Quoted passage:

======

Mastrobuono v. Shearson Lehman Hutton

Decision Date10 January 1995
Docket NumberNo. 94-18,94-18
Citation514 U.S. 52,131 L. Ed. 2d 76,115 S. Ct. 1212
PartiesANTONIO MASTROBUONO AND DIANA G. MASTROBUONO, PETITIONERS v. SHEARSON LEHMAN HUTTON, INC., ET AL
CourtU.S. Supreme Court

COUNSEL: William J. Harte argued the cause for petitioners. With him on the briefs were Robert L. Tucker and Joan M. Mannix.

Malcolm L. Stewart argued the cause for the United States et al. as amici curiae urging reversal. With him on the brief were Solicitor General Days, Deputy Solicitor General Wallace, Simon M. Lorne, Paul Gonson, Jacob H. Stillman, Lucinda O. McConathy, and Mark Pennington.

Joseph Polizzotto argued the cause for respondents. With him on the brief were Phil C. Neal, H. Nicholas Berberian, and Robert J. Mandel. *

* Briefs of amici curiae urging reversal were filed for the American Association of Limited Partners by Michael B. Dashjian; for the Public Investors Arbitration Bar Association by Stuart C. Goldberg and Seth E. Lipner.

Andrew L. Frey, Andrew J. Pincus, and Stuart J. Kaswell filed a brief for the Securities Industry Association as amicus curiae urging affirmance.

JUDGES: STEVENS, J., delivered the opinion of the Court, in which REHNQUIST, C. J., and O'CONNOR, SCALIA, KENNEDY, SOUTER, GINSBURG, and BREYER, JJ., joined. THOMAS, J., filed a dissenting opinion, post, p. 64.

OPINION BY: STEVENS

OPINION

JUSTICE STEVENS delivered the opinion of the Court.

New York law allows courts, but not arbitrators, to award punitive damages. In a dispute arising out of a standard-form contract that expressly provides that it "shall be governed by the laws of the State of New York," a panel of arbitrators awarded punitive damages. The District Court and Court of Appeals disallowed that award. The question presented is whether the arbitrators' award is consistent with the central purpose of the Federal Arbitration Act to ensure "that private agreements to arbitrate are enforced according to their terms." Volt Information Sciences, Inc. v. Board of Trustees of Leland Stanford Junior Univ., 489 U.S. 468, 479, 103 L. Ed. 2d 488, 109 S. Ct. 1248 (1989).

======

Study material:
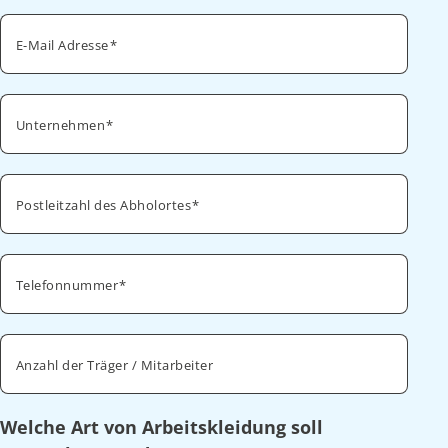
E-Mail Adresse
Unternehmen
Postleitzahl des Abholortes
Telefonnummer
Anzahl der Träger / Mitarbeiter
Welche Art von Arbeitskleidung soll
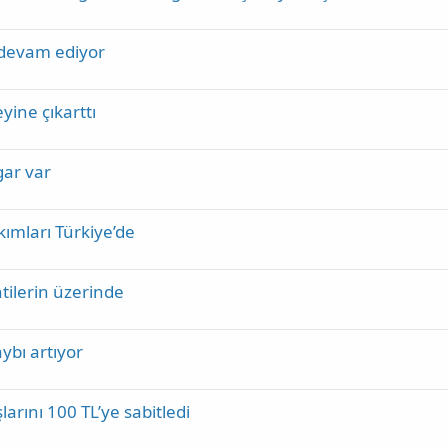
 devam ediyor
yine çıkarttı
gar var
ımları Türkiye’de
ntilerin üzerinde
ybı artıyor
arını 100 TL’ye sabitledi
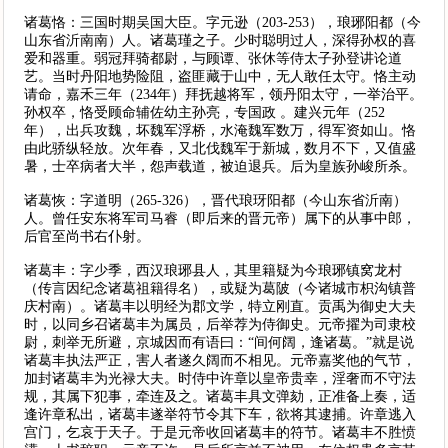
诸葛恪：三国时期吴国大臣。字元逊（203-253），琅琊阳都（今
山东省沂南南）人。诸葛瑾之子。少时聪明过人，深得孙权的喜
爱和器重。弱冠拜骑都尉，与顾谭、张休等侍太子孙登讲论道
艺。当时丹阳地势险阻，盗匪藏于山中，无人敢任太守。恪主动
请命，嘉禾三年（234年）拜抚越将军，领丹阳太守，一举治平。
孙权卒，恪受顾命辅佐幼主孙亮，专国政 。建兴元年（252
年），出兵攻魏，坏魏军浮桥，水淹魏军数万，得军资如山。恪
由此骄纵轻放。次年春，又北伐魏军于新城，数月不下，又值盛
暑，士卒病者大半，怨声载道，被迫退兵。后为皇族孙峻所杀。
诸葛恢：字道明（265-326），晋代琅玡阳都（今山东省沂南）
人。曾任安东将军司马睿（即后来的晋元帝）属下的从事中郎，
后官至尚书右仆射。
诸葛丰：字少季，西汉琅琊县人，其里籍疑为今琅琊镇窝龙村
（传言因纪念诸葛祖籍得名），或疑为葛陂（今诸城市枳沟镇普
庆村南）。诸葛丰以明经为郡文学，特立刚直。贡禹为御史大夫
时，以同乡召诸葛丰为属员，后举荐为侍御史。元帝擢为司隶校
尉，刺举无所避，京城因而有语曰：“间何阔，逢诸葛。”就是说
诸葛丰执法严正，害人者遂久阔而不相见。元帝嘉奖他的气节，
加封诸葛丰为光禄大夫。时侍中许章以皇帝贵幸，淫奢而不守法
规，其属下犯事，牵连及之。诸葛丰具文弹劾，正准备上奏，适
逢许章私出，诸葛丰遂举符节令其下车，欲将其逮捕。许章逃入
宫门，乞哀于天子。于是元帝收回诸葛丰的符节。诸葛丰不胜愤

======

Instruction A: From the Mastrobuono case text, quote the passage starting with "Andrew L. Frey, Andrew" and going on through "post, p. 64.".
Instruction B: In the entries, reproduce the lines starting with the line with "诸葛恪：三国时期吴国大臣。字元逊（203-253），琅琊阳都（今" and going on through the end of the entries, with "符节" replaced by "旌节" and nothing else changed. Give only those lines.

Written reply A:
Andrew L. Frey, Andrew J. Pincus, and Stuart J. Kaswell filed a brief for the Securities Industry Association as amicus curiae urging affirmance.

JUDGES: STEVENS, J., delivered the opinion of the Court, in which REHNQUIST, C. J., and O'CONNOR, SCALIA, KENNEDY, SOUTER, GINSBURG, and BREYER, JJ., joined. THOMAS, J., filed a dissenting opinion, post, p. 64.

Written reply B:
诸葛恪：三国时期吴国大臣。字元逊（203-253），琅琊阳都（今
山东省沂南南）人。诸葛瑾之子。少时聪明过人，深得孙权的喜
爱和器重。弱冠拜骑都尉，与顾谭、张休等侍太子孙登讲论道
艺。当时丹阳地势险阻，盗匪藏于山中，无人敢任太守。恪主动
请命，嘉禾三年（234年）拜抚越将军，领丹阳太守，一举治平。
孙权卒，恪受顾命辅佐幼主孙亮，专国政 。建兴元年（252
年），出兵攻魏，坏魏军浮桥，水淹魏军数万，得军资如山。恪
由此骄纵轻放。次年春，又北伐魏军于新城，数月不下，又值盛
暑，士卒病者大半，怨声载道，被迫退兵。后为皇族孙峻所杀。
诸葛恢：字道明（265-326），晋代琅玡阳都（今山东省沂南）
人。曾任安东将军司马睿（即后来的晋元帝）属下的从事中郎，
后官至尚书右仆射。
诸葛丰：字少季，西汉琅琊县人，其里籍疑为今琅琊镇窝龙村
（传言因纪念诸葛祖籍得名），或疑为葛陂（今诸城市枳沟镇普
庆村南）。诸葛丰以明经为郡文学，特立刚直。贡禹为御史大夫
时，以同乡召诸葛丰为属员，后举荐为侍御史。元帝擢为司隶校
尉，刺举无所避，京城因而有语曰：“间何阔，逢诸葛。”就是说
诸葛丰执法严正，害人者遂久阔而不相见。元帝嘉奖他的气节，
加封诸葛丰为光禄大夫。时侍中许章以皇帝贵幸，淫奢而不守法
规，其属下犯事，牵连及之。诸葛丰具文弹劾，正准备上奏，适
逢许章私出，诸葛丰遂举旌节令其下车，欲将其逮捕。许章逃入
宫门，乞哀于天子。于是元帝收回诸葛丰的旌节。诸葛丰不胜愤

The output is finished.